TACC: Starting up job 5857559
TACC: starting parallel tasks...
TACC Launcher -> 32 processors allocated.
TACC Launcher -> 32 total tasks to complete.
LOTS of output here
TACC: Shutting down parallel environment.
TACC: Shutdown complete. Exiting.
Typical standard out for 32 human genome sequence alignments.
At job completion we see that 32 processors were each allocated a single task, running 32 instances of nvBowtie. Therefore we see:
- A typical runtime for 32 human genome sequence alignments = 25 minutes
For the 1,000 Genomes Project, on Stampede, we need about 32 separate batch jobs (1,000 genomes / 32 genomes per batch job = ca. 32 jobs) to run sequence alignments on all sample datasets. Assuming 25 minutes per job, this equates to 800 minutes (25 mins. * 32 jobs). Therefore we see:
- 14 hours to finish sequence alignments on the entire 1,000 human genomes dataset
There are several impediments to optimal throughput in this project.
GPU’s. Current generation K80 GPU’s are about 2X faster than K20 GPU’s. In the near future Nvidia will announce its Tesla Pascal architecture, which will supplant the K80 Maxwell architecture. Pascal will feature NVlink interconnects, 3D stacked DRAM high-bandwidth memory, and up to 17B transistors, all leading to substantial increases in GPU performance. Pascal GPU’s should provide substantial performance improvements over K80’s and K20’s.
Batch queue limits. TACC batch queue policies limit jobs to 32 GPU’s, even though there are 128 total GPU’s in the current system. Clearly, running jobs on 128 GPU’s would improve throughput by about 4X, as Parallel2 computing scales linearly with the number of GPU’s.
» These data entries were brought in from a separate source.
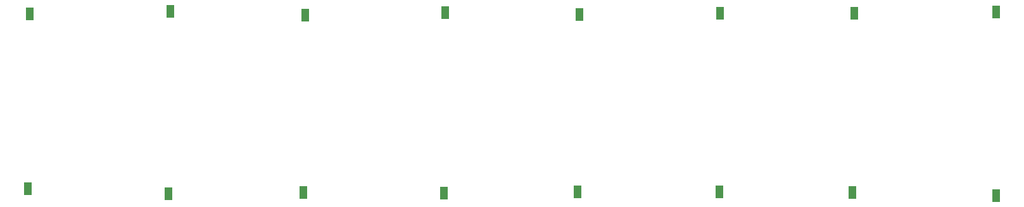
<source format=gbr>
G04 EAGLE Gerber RS-274X export*
G75*
%MOMM*%
%FSLAX34Y34*%
%LPD*%
%INSolderpaste Bottom*%
%IPPOS*%
%AMOC8*
5,1,8,0,0,1.08239X$1,22.5*%
G01*
%ADD10R,1.000000X1.800000*%


D10*
X349250Y278384D03*
X537210Y281178D03*
X717550Y276606D03*
X905002Y279908D03*
X1084580Y277114D03*
X1272794Y278892D03*
X1451864Y278638D03*
X347472Y43434D03*
X535178Y36322D03*
X715772Y38100D03*
X902970Y37846D03*
X1082294Y39116D03*
X1271270Y39370D03*
X1449832Y38100D03*
X1641754Y34519D03*
X1641551Y280314D03*
M02*

</source>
GPU limits. Stampede contains 128 GPU’s. There are systems available with hundreds to thousands of GPU’s. With Parallel2 computing, simply scaling up the number of GPU’s beyond 128 would increase performance substantially.
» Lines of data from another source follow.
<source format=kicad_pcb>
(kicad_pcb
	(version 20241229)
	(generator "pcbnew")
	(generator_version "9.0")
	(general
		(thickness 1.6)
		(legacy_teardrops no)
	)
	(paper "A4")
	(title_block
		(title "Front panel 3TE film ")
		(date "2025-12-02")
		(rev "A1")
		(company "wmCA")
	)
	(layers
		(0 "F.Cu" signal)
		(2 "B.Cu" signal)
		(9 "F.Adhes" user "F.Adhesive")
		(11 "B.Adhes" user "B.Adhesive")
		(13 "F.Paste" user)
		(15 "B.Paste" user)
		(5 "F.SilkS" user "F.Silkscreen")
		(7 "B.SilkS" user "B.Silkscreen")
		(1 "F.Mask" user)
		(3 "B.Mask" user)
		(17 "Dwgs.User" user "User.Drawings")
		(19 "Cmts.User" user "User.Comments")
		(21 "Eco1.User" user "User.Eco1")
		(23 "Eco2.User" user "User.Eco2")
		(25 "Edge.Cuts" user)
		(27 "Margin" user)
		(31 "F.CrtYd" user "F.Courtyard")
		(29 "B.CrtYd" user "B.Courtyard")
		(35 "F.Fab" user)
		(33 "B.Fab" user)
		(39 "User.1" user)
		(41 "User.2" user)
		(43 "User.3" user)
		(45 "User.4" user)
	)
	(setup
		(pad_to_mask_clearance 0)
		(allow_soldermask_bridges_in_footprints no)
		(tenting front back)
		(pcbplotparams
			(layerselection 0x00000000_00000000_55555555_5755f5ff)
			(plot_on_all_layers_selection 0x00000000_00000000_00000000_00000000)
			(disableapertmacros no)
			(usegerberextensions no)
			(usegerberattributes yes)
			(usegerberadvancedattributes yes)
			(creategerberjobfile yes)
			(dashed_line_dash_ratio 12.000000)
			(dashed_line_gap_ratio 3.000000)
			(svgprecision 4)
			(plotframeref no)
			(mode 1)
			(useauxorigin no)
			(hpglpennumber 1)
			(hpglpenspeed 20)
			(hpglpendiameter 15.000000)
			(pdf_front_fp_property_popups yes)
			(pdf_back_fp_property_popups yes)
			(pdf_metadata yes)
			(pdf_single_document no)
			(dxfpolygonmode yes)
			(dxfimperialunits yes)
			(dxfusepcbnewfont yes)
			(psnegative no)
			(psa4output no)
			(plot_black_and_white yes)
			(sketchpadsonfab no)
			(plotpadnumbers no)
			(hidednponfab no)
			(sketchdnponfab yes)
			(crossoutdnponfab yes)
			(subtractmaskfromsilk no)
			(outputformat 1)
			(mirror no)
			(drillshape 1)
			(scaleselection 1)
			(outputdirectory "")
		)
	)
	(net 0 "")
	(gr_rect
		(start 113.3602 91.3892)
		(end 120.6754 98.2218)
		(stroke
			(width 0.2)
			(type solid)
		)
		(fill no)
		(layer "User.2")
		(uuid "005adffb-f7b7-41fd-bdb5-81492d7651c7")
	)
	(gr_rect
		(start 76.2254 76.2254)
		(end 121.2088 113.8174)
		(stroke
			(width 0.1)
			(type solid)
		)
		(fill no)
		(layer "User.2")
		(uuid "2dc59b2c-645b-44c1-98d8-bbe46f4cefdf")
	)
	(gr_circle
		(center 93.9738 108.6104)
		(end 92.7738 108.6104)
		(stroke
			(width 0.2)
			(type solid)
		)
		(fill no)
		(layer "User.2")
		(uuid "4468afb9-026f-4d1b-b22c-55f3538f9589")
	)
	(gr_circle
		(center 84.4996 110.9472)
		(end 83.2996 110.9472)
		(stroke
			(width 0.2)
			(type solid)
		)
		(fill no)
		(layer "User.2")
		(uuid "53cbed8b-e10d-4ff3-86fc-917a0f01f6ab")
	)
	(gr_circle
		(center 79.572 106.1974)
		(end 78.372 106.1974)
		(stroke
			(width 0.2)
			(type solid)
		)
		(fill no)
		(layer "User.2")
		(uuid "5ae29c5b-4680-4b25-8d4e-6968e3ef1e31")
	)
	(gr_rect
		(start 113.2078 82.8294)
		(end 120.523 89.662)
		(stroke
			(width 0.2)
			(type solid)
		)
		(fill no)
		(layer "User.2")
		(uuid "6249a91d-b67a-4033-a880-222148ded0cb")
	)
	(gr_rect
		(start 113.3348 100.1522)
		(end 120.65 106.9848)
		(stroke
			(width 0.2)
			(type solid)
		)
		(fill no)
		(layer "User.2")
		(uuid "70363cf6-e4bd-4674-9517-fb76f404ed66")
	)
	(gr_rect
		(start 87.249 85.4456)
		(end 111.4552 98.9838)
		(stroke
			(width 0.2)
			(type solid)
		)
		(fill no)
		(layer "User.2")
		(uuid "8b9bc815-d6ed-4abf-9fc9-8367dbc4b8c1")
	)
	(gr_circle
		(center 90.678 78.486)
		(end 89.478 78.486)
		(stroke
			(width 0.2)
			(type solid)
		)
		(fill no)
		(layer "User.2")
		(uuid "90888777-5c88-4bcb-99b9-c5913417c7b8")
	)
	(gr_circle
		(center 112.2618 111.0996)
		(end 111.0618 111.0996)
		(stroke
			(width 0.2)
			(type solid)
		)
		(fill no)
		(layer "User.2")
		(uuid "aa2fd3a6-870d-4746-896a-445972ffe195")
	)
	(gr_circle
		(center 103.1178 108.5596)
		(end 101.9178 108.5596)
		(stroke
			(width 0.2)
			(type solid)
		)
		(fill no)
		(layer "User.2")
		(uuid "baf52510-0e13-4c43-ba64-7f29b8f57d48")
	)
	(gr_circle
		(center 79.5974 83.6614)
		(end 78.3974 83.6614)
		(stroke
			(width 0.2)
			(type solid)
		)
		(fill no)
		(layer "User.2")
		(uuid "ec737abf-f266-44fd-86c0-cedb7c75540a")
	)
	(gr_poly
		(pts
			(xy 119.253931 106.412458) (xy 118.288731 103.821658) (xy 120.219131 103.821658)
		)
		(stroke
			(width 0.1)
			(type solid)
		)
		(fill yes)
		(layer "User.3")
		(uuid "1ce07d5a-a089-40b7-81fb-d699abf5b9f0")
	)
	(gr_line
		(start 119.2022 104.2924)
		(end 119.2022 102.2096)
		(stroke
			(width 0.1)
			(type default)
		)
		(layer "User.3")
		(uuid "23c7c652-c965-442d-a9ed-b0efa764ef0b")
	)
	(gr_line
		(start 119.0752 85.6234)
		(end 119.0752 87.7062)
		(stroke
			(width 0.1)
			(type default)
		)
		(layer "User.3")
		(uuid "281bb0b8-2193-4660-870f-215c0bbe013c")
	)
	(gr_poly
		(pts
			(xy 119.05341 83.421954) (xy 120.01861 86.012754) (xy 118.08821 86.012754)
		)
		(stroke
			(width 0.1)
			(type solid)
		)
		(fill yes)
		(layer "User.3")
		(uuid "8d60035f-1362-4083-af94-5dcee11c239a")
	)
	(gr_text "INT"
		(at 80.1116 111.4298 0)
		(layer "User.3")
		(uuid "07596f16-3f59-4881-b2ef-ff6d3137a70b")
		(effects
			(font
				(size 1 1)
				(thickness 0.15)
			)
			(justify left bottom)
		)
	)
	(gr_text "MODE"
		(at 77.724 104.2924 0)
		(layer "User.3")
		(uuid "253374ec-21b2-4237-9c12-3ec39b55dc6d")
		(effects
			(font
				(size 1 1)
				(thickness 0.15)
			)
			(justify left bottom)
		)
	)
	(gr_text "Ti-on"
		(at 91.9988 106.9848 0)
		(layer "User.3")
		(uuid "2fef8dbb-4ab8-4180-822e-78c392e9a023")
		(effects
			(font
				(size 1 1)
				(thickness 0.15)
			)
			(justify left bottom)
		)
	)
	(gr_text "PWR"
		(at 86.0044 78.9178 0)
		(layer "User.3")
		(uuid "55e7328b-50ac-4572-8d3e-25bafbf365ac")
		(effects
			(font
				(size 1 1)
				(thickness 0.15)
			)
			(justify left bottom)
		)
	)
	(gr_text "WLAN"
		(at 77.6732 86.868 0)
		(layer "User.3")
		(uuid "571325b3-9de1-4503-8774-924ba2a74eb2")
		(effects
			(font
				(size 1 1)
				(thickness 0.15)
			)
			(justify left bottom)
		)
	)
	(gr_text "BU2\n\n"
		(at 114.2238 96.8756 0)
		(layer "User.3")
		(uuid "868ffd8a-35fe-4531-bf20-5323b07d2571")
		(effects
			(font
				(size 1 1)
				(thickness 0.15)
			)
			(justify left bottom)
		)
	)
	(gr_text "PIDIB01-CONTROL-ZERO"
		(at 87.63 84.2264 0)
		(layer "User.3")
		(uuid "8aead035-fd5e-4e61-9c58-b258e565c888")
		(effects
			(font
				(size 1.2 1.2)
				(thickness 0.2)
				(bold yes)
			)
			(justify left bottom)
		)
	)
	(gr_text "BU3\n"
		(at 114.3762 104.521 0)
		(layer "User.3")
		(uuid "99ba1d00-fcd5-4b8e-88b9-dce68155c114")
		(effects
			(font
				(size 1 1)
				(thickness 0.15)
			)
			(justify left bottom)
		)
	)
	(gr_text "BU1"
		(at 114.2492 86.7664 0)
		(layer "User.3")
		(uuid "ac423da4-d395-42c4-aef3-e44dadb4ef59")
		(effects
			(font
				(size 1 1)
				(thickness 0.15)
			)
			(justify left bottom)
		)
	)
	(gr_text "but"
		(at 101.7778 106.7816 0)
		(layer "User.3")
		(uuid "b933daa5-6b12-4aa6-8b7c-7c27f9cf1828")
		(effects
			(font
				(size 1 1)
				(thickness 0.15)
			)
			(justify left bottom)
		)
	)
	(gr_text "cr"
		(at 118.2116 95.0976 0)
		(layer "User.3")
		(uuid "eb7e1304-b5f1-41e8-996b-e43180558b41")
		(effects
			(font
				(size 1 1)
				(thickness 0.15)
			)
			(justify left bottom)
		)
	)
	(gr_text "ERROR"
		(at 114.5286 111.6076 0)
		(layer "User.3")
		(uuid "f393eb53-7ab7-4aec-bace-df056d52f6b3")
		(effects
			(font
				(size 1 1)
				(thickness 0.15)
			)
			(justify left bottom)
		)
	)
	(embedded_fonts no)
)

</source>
Busy system. Stampede is a busy machine with the GPU batch queues mostly fully occupied. There are typical wait times of several hours between job runs. If one had a dedicated GPU cluster, Parallel2 jobs could run sequentially, back-to-back with no delays between jobs, thus improving overall throughput.
The Parallel2 computing method enables population scale sequence alignments on NextGen Sequencing datasets. We could eliminate performance bottlenecks with a dedicated purpose-built Pascal GPU cluster running the NVBIO suite. Application and job level parallelism are a powerful combination for tackling population scale NextGen Sequencing projects.